Gold prices may consolidate or trade sideways. Funds will actively shift towards high beta assets. Bitcoin, as the purest manifestation of excess liquidity, will absorb this flow of funds.

In this scenario, price movements are rarely gradual. Once momentum builds, Bitcoin's price could experience dramatic changes within months.


Notes on Silver and the Gold-Silver Ratio

The rise of silver in 2025 is driven by two main factors: its historical correlation with gold and its industrial demand. AI infrastructure, solar energy, and electric vehicles heavily rely on silver.
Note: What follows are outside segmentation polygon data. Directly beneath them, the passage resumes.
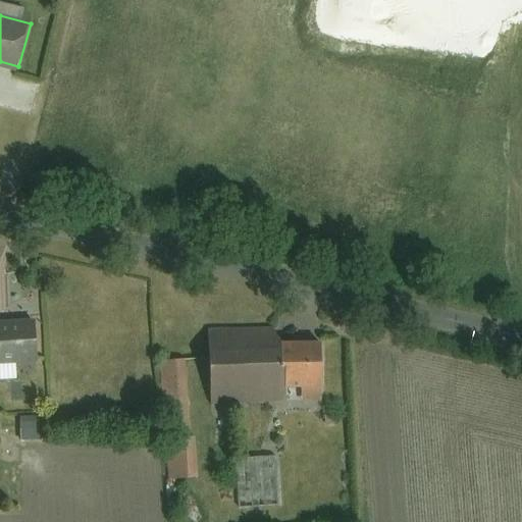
[(36,320),(0,323),(0,363),(40,360),(36,320)]
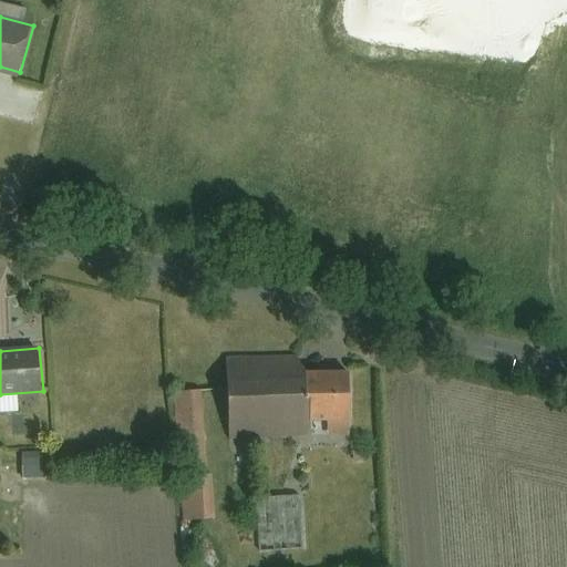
[(302,357),(228,360),(233,441),(307,437),(306,425),(303,372),(302,357)]
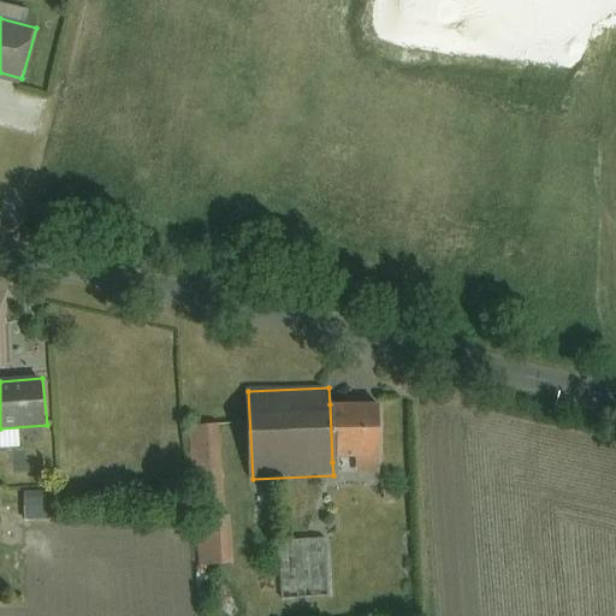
[(381,402),(330,404),(332,462),(384,460),(381,402)]
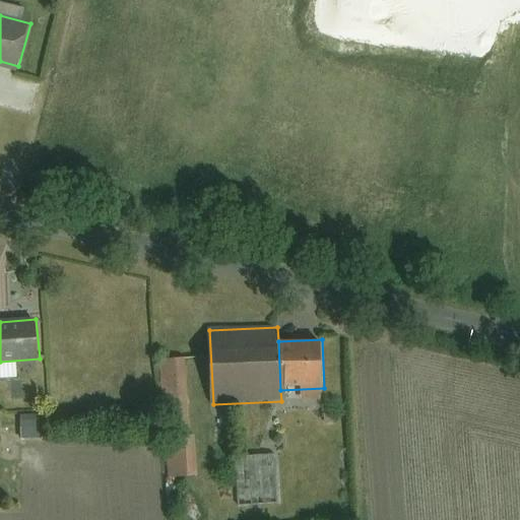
[(196,434),(192,434),(187,358),(163,359),(170,476),(198,475),(196,434)]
By 2025, inventories at major exchanges, including the Shanghai Futures Exchange and the London Bullion Market Association, will have fallen to critical levels. In bull markets, silver typically outperforms gold, but in bear markets, silver also carries higher downside risk.

The gold-silver ratio remains a key indicator.

When silver prices exceed $80, they are historically considered cheap. Below $60, silver is relatively expensive compared to gold. Below $50, speculative excess often dominates.

Currently priced around $59, this signal indicates that the market will shift towards gold rather than aggressively hoarding silver.


Long-Term Perspective: Different Leaders, Same Goal

Setting aside the specific timeframe of 2026, the long-term conclusion remains unchanged. Both gold and Bitcoin are trending upward against fiat currencies.

The only variable is leadership. This year belongs to gold, while the next phase belongs to Bitcoin.

As long as global debt continues to expand and monetary authorities rely on currency devaluation to relieve pressure, scarce assets will outperform others. In the long run, fiat currencies will always be the only consistently losing asset.

What matters now is patience, data, and discipline. The transition from gold dominance to Bitcoin dominance will not be publicly announced—it will manifest through liquidity indicators, policy changes, and capital rotations.

I will continue to monitor these signals.